Exercise material

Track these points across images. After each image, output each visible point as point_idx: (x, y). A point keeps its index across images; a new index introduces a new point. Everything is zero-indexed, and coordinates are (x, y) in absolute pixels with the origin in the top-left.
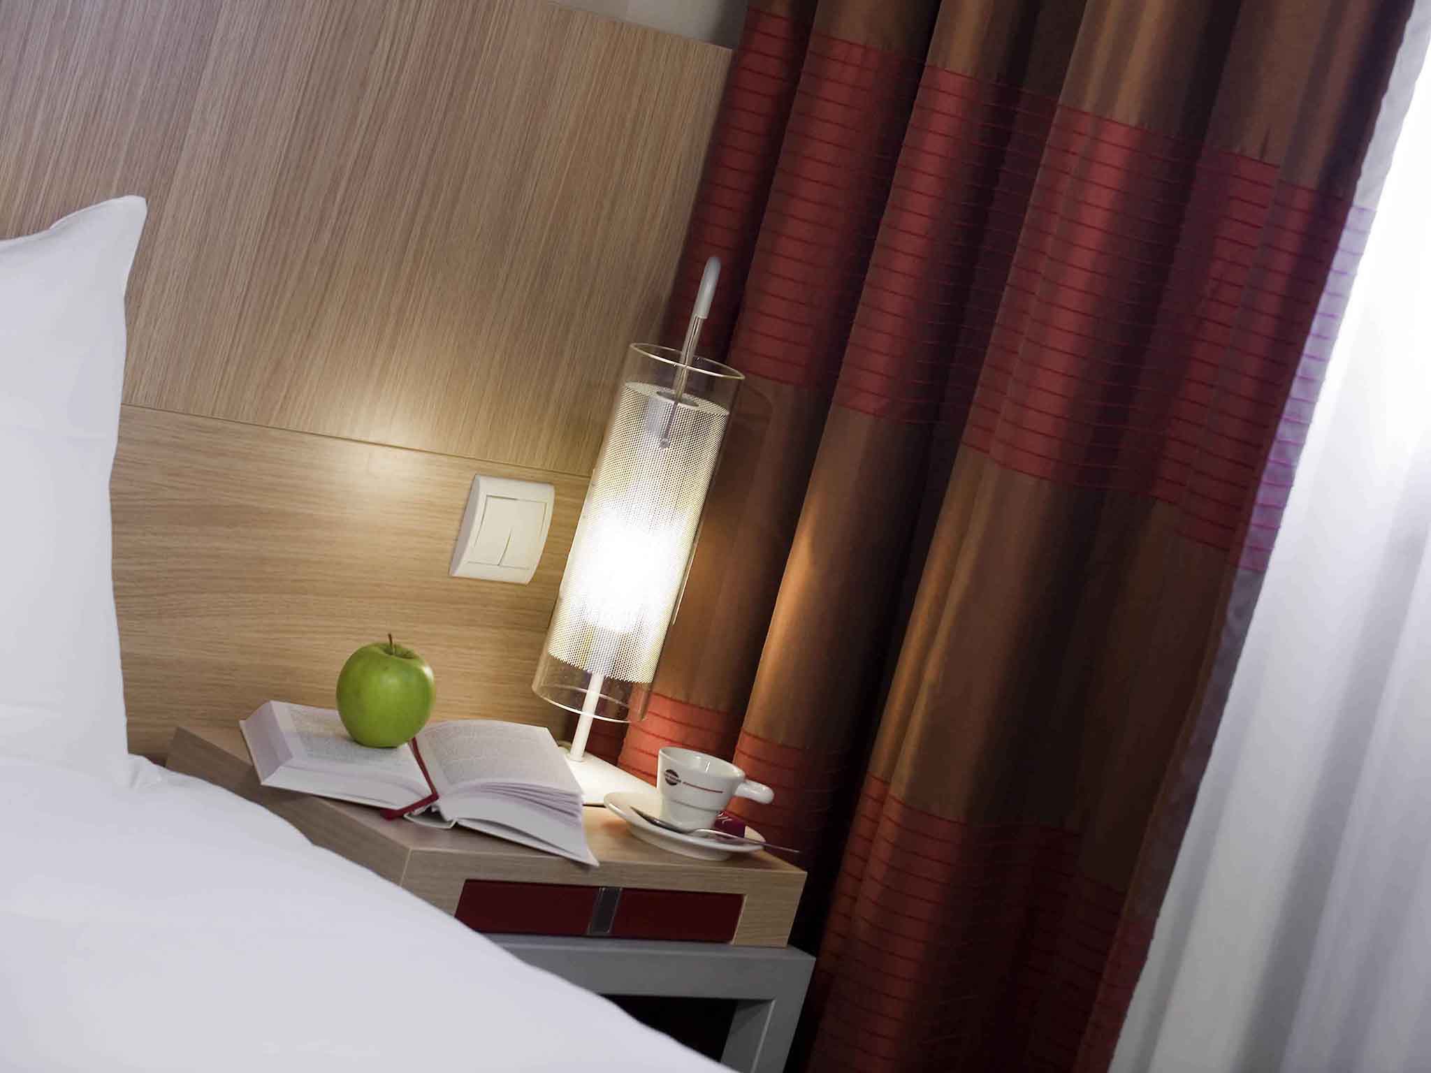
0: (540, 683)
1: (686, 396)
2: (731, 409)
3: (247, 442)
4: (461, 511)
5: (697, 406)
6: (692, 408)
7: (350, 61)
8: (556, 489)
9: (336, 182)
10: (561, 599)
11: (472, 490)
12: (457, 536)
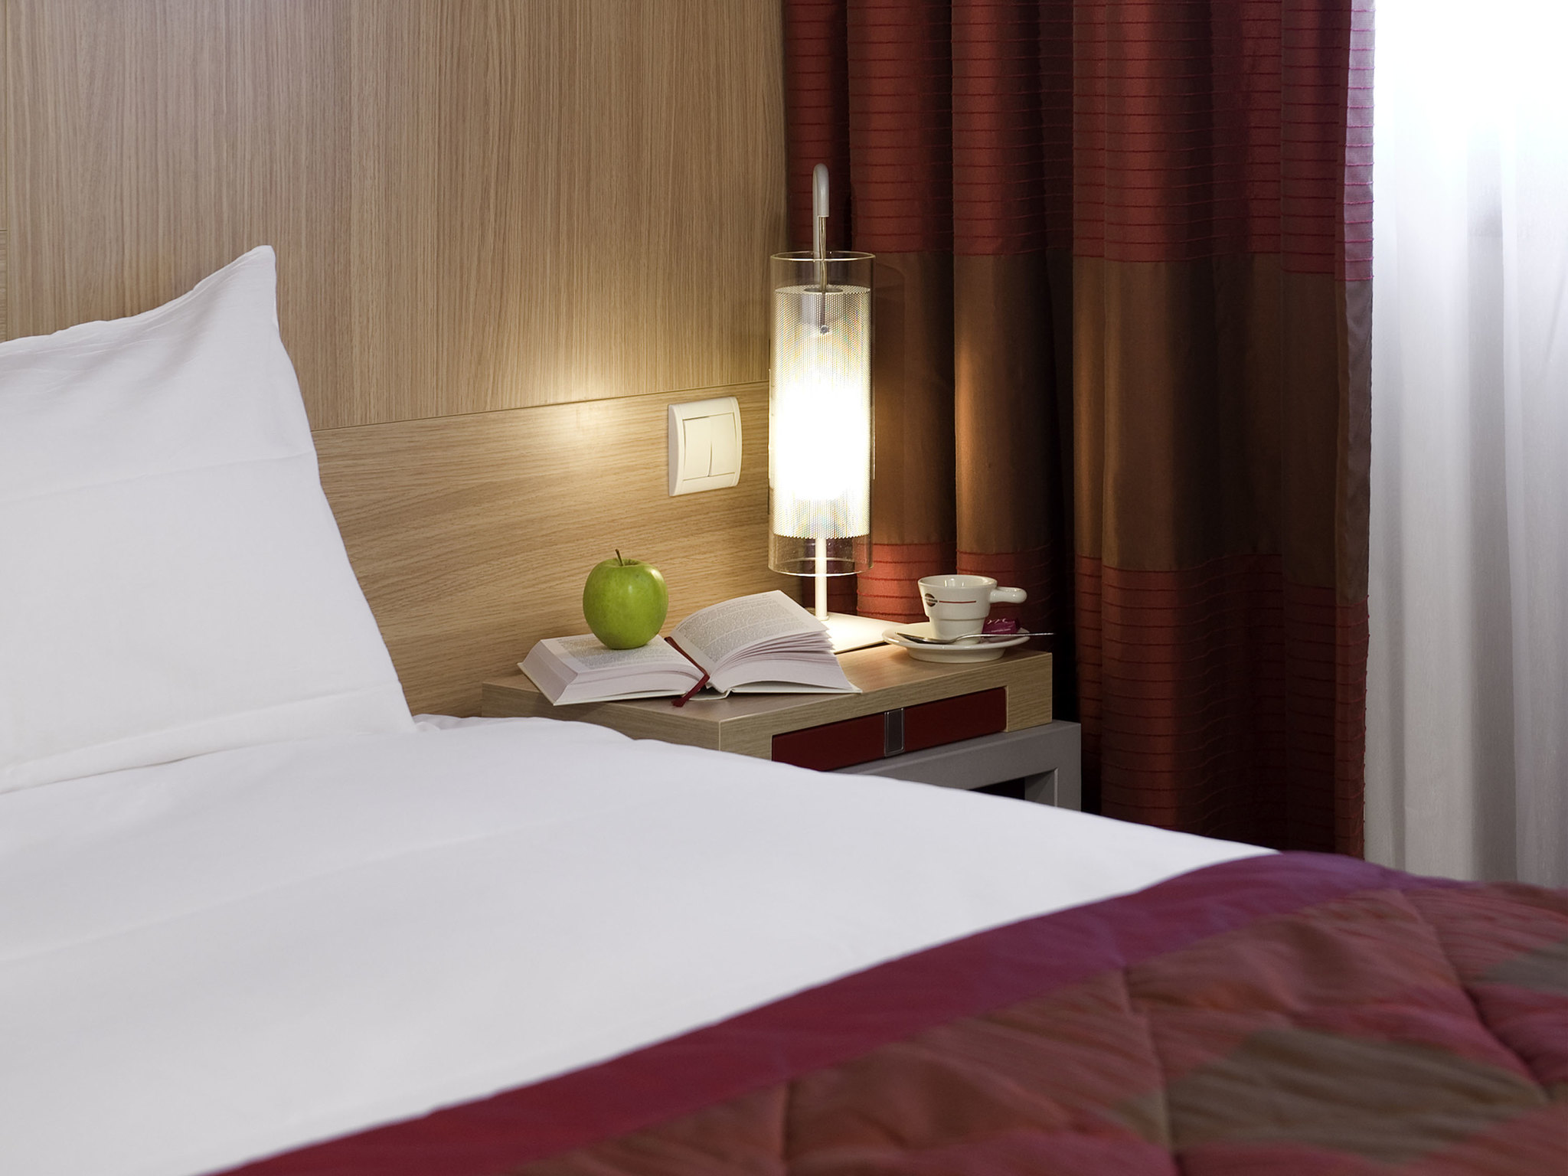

Requirement
Without the pictures, copy out each entry exactly as it stands.

Task answer
Track these points across images. After each image, output each visible point as point_idx: (x, y). A point keeps its index across images; a new index introduces a new point. Everything is zero-indexed, and coordinates are (x, y) in absolute pixels with the origin in the top-left.
0: (540, 683)
1: (686, 396)
2: (731, 409)
3: (247, 442)
4: (461, 511)
5: (697, 406)
6: (692, 408)
7: (350, 61)
8: (556, 489)
9: (336, 182)
10: (561, 599)
11: (472, 490)
12: (457, 536)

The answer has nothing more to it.